_LIST OF TASKS_
1. Answer these questions using the forum thread:
(a) Which card does perryjay notice returning -9s in results?
(b) What change does Jason G call a likely fix for those -9s?
(c) According to Jason G, why did manufacturers probably keep the voltage down?
2. Duplicate the part of the forum thread between "Forum > GPU" and "pretty good workaround.", inclusive.

Forum > GPU crunching
x38g reports
perryjay:
I'm not sure how widespread the prblem is but I have been noticing 560Tis showing up in my results as giving -9s where I and another finished clean. Hadn't looked close enough to figure out if it was just one or two of them or re spread out over the whole type. Hope you find the problem as it looks like a really nice card otherwise. After peading that thread it seems like they have found a pretty good workaround.
Jason G:
Yeah upping the voltage slightly is a likely solution for those -9's, especially when running several tasks at once. Probably the manufacturers kept the voltage down to meet a power spec or something.

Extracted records
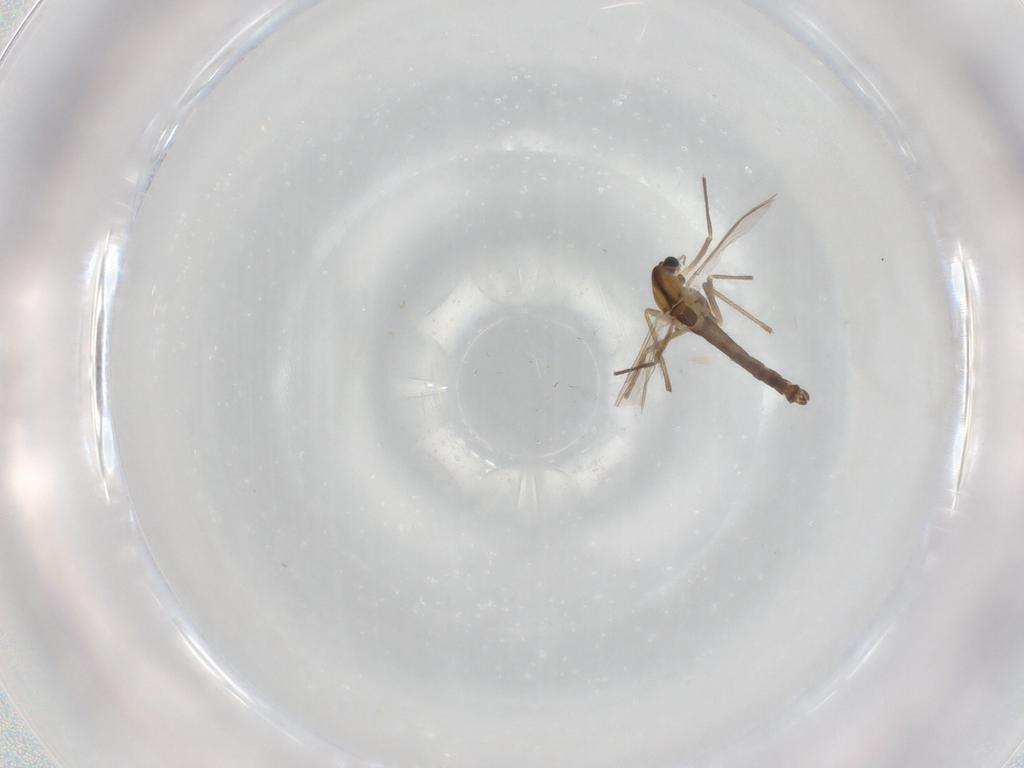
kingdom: Animalia
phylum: Arthropoda
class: Insecta
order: Diptera
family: Chironomidae
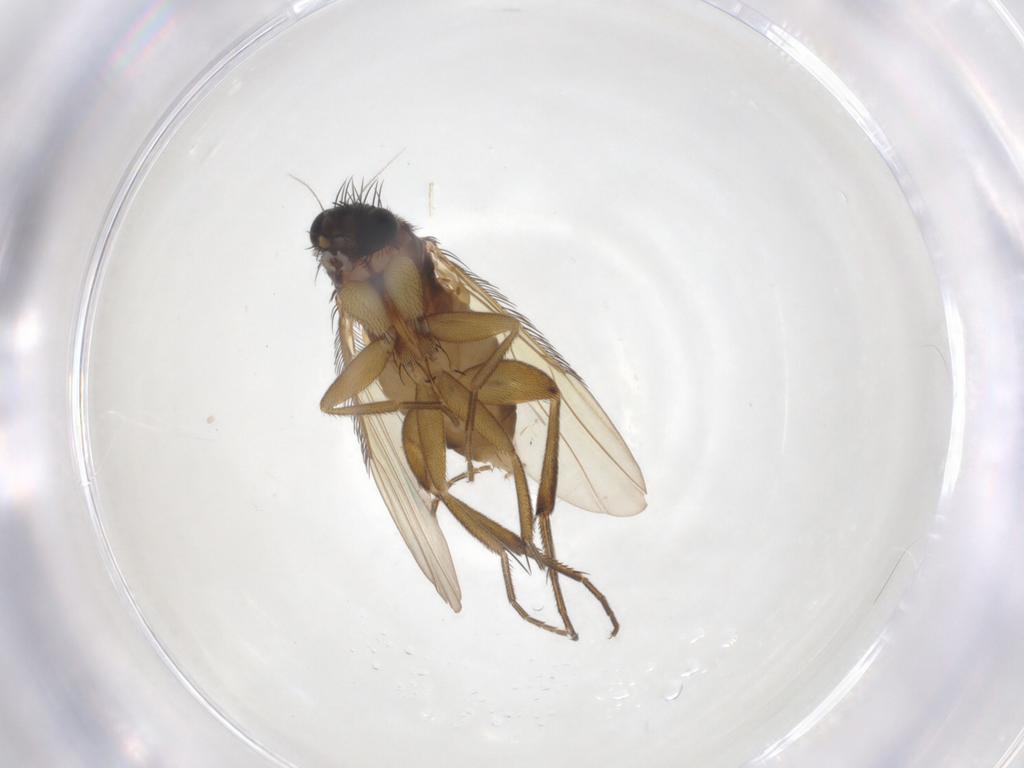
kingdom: Animalia
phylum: Arthropoda
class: Insecta
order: Diptera
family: Phoridae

_EXERCISE SOLUTIONS_
1.
(a) The 560Ti.
(b) Raising the voltage slightly.
(c) To meet a power spec.

2.
Forum > GPU crunching
x38g reports
perryjay:
I'm not sure how widespread the prblem is but I have been noticing 560Tis showing up in my results as giving -9s where I and another finished clean. Hadn't looked close enough to figure out if it was just one or two of them or re spread out over the whole type. Hope you find the problem as it looks like a really nice card otherwise. After peading that thread it seems like they have found a pretty good workaround.